Thursday, October 06, 2022

Let the Right One In, on Showtime

Traditionally, vampires were tall, dark, and handsome, lustily populating hot-blooded, sexually-charged gothic horror stories. Then Tomas Alfredson’s 2008 film adaptation of John Ajvide Lindqvist’s novel introduced viewers to a tiny, pale vampire leading a lonely existence in a bleak, frigid Scandinavian suburb. Now, Showtime’s series adaptation relocates its story to New York City. So much for that distinctive vibe. At least there is still a twelve-year-old (looking) vampire in creator Andrew Hinderaker’s Let the Right One In, which premieres tomorrow on Showtime.

Eleanor Kane and her father Mark move around a lot, because she is a vampire. They have finally returned to New York (which always reminds people of Blackeberg, Sweden), because her dad hopes finding the vampire who attacked and turned Eleanor a decade ago will hopefully lead to a possible cure.

Of course, “young” Kane will be home-schooled and kept safely locked inside the apartment. He will do all her hunting, just like Eli’s old familiar in the film. Despite his caution, she still manages to befriend Isaiah Cole, the bullied little boy living next door. That inevitably alarms her protective father, especially when he learns Cole’s mother is a NYPD detective. Yet, he is also happy to see her finally making friends and enjoying herself.

Big Daddy Kane believes he might have stumbled across a lead during his blood-hunting, after he kills a junkie exhibiting vampire-like symptoms. For background on the new designer drug, the desperate father targets a low-level pusher, who just happens to be Isaiah’s dead-beat dad. Small world, right? This is all somehow connected to Claire Logan, a brilliant medical researcher, who just learned a few months prior she had a shocking connection to the undead.

Right, there is a lot here fans of the Swedish
Right One (or the American Los Alamos-set remake) will not recognize. Look, I do not want to always be the “Remake Cop,” but what made Alfredson’s film and the St. Ann Warehouse theatrical production so special was the chilly, austere vibe (it snowed on stage and it was magical). That is not here. Yes, it incorporates the outsider friendship that blooms between Eleanor and Isaiah, but her relationship with her father takes precedence in the series. By calling it Let the Right One In, Hinderaker is inviting these comparisons, so why not create something entirely new, or at least call it From the World of Let the Right One In or Let Another Right One In or whatever.

That would have better served the series, because once fans get past their disappointment over how the urban chaos that squeezed out all the original’s Spartan intimacy, they might appreciate the things that works. Demian Bichir is terrific as Kane, especially the way he portrays how the desperate father holds on to his Catholic faith. Based on the first five episodes,
Right One is surprisingly faith-friendly, without ever getting preachy.
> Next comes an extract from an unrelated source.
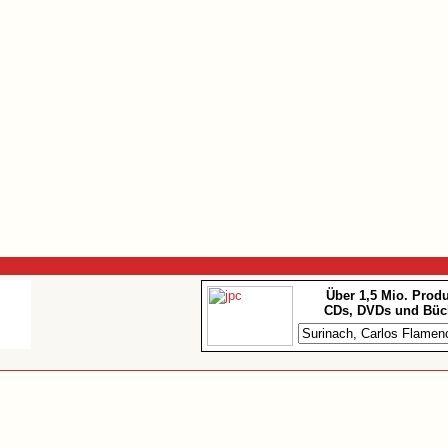
Über 1,5 Mio. Prod
CDs, DVDs und Büc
Young thesps Madison Taylor Baez and Ian Forman are quite professional and appealingly sympathetic playing Eleanor and Isaiah. Anika Noni Rose and Jimmie Saito (as Cole and her partner Ben Jones) also have good cop chemistry together doing all the police procedural business.

Initially, the idea of the Nosferatu drug is intriguing, but the attempt to suggest an analogy between vampirism and the opioid is a misguided eye-roller. Ultimately, the subplots involving the Logans are simply too far removed the themes of friendship and loneliness that made previous
Right Ones so memorable—and still connects pretty well in this one too.

The recognizable elements from Lindqvist and Alfredson still retain their power, but a lot of the “new” stuff feels overly familiar from all the other vampire films and series that have come before (like
Blade II, etc.). There are a lot of worthy performances in this Right One, but the other two new vampire series, Reginald the Vampire and Interview with the Vampire both manage to be more original, while better keeping faith with their source material. Ultimately, Hinderaker’s Let the Right One In is too much like every other vampire franchise, except the one it is rebooting. It starts streaming tomorrow (10/7), on Showtime.